Sayfa Alıntısı =>
Resulullah'ın hadislerini mi arıyorsunuz ?
Türkiye'nin En Geniş Kapsamlı Hadis Sitesi
HZ.MUHAMMED (Sallallahu Aleyhi ve Sellem)
"أَللّٰهُمَّ صَلِّ عَلٰى مُحَمَّدٍ وَعَلٰى اٰلِ مُحَمَّدٍ"

Latest Post

بِسْمِ اللَّهِ الرَّحْمٰنِ الرَّحِيمِ
Rahmân ve Rahîm olan Allah’ın adıyla

 12. Namazda Tahiyyata Oturulunca Yapılacak İşlem

237. Abdurrahman oğlu Ali el-Muâvî der ki: Namazda çakıl taşlarıyla oynuyordum. Bunu gören Abdullah b. Ömer (radıyallahü anh):

« (Namazda) Resûlüllah'ın yaptığı gibi yap,» dedi. « Resûlüllah (sallallahü aleyhi ve sellem) nasıl yapardı?» dedim

« Resûlüllah namazda tahiyyata oturunca, sağ elini sağ uyluğunun üzerine koyar, parmaklarını yumar, şehadet parmağı ile işaret eder. Bâcî der ki: Tahiyyatta şehadet parmağıyla işaret, vesvese veren şeytana firsat vermemek, namazda huzuru sağlamaktır. Bazıları da: Burada işaretin manası, Tevhittir.» derler. Sol elini de sol uyluğunun üzerine koyardı,» dedi. , Mesâcid, 5/116. Ayrıca bkz. Şeybanî, 144.

238. Hazret-i Ömer'in oğlu Abdullah (radıyallahü anh), Dinar oğlu Abdullah'a şunları anlattı:

« (Namaz kılıyordum.) Yanımda da bir adam kılıyordu. Dördüncü rekâtta tahiyyata oturunca bağdaş kurdu. Namazı bitirince:

« Niçin böyle oturdun?» deyince adam:

«Sen de böyle yapıyorsun.» dedi. Bunun üzerine Abdullah:

« Ben özürlüyüm. Ayaklarımdan rahatsızım,» dedi.

Alıştırmalar =>
(a) Hadis metnine dayanarak şu soruları yanıtlayın:
(i) Abdurrahman oğlu Ali el-Muâvî namazda ne ile oynuyordu?
(ii) Resûlüllah tahiyyata oturunca sağ elini nereye koyardı?
(iii) Abdullah'ın yanında namaz kılan adam dördüncü rekâtta tahiyyata oturunca nasıl oturdu?
(b) Hadis metninin devamını yazın; son cümleden hemen sonrasından başlayın.
Veri kaynağından gelen satırlara bu çalışmada gerek yoktur.

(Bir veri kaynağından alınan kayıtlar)
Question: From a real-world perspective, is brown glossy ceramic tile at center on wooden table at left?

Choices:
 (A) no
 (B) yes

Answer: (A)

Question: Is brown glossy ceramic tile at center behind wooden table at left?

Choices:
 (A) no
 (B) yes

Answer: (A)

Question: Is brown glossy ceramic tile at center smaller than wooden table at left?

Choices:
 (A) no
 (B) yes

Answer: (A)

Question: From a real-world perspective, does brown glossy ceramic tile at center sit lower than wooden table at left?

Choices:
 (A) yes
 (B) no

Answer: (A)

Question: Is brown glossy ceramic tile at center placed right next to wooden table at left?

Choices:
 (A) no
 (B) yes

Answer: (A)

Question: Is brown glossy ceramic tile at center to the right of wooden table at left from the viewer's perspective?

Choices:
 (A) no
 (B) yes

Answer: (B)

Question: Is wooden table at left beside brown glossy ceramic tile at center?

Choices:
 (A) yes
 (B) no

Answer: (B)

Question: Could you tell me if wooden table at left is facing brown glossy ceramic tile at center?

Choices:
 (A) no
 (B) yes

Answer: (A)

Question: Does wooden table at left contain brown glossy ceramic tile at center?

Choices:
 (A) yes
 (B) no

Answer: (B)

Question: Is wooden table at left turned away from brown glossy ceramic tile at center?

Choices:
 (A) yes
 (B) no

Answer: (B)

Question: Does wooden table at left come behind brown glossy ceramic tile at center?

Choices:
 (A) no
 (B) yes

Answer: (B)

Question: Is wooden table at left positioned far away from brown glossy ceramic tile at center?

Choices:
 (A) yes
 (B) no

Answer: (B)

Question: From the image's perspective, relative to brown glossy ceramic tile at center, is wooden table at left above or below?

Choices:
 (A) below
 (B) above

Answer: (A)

Beklenen Yanıtlar =>
(a)
(i) Çakıl taşlarıyla.
(ii) Sağ uyluğunun üzerine.
(iii) Bağdaş kurdu.

(b)
239. Hakîm oğlu Mugire der ki: Hazret-i Ömer'in oğlu Abdullah (radıyallahü anh) iki secdede de ayaklarının altını yere yaslayıp dizlerini bükerek oturuyordu. Namazdan sonra Mugire, niçin böyle yaptığını sorunca, Abdullah:

« Namazda böyle oturmak sünnet değildir. Ben, ayağım rahatsız olduğu için böyle oturuyorum!» dedi.

240. Abdullah b. Ömer'in oğlu Abdullah anlatır: Babam Abdullah namazda bağdaş kurup oturuyordu. Ben de öyle yaptım. — O zaman henüz gençtim.— Babam Abdullah:

« Öyle oturma. Namazda sünnet olan oturma, sağ ayağını dikip sol ayağın üzerine oturmaktır.» dedi. Ben de:

« Sen bağdaş kurup oturuyorsun» deyince: « Ayaklarım beni taşımıyor,» dedi. Buhârî," Ezan, 10/145.

241. — Sa'd oğlu Yahya der ki: Muhammed oğlu Kasım bize —Tahiyyat sırasında— nasıl oturulacağını öğretti: Sağ ayağını dikti, sol ayağını yatırdı, sol uyluğunun üzerine oturdu. Ayağının üzerine oturmadı. Daha sonra;

«Böyle oturmayı bana, Hazret-i Ömer'in torunu Abdullah öğretti, babası Abdullah'ın da böyle oturduğunu söyledi,» dedi.

١٢ - باب الْعَمَلِ فِي الْجُلُوسِ فِي الصَّلاَةِ

٢٣٧ - حَدَّثَنِي يَحْيَى، عَنْ مَالِكٍ، عَنْ مُسْلِمِ بْنِ أبِي مَرْيَمَ، عَنْ عَلِيِّ بْنِ عَبْدِ الرَّحْمَنِ الْمُعَاوِيِّ، أَنَّهُ قَالَ : رَآنِي عَبْدُ اللَّهِ بْنُ عُمَرَ وَأَنَا أَعْبَثُ بِالْحَصْبَاءِ فِي الصَّلاَةِ، فَلَمَّا انْصَرَفْتُ نَهَانِي وَقَالَ : اصْنَعْ كَمَا كَانَ رَسُولُ اللَّهِ صَلَى اللَّهُ عَلَيْهِ وَسَلَم يَصْنَعُ. فَقُلْتُ : وَكَيْفَ كَانَ رَسُولُ اللَّهِ صَلَى اللَّهُ عَلَيْهِ وَسَلَم يَصْنَعُ ؟ قَالَ : كَانَ إِذَا جَلَسَ فِي الصَّلاَةِ، وَضَعَ كَفَّهُ الْيُمْنَى عَلَى فَخِذِهِ الْيُمْنَى، وَقَبَضَ أَصَابِعَهُ كُلَّهَا، وَأَشَارَ بِأَصْبُعِهِ الَّتِي تَلِي الإِبْهَامَ، وَوَضَعَ كَفَّهُ الْيُسْرَى عَلَى فَخِذِهِ الْيُسْرَى، وَقَالَ : هَكَذَا كَانَ يَفْعَلُ(١٤٨).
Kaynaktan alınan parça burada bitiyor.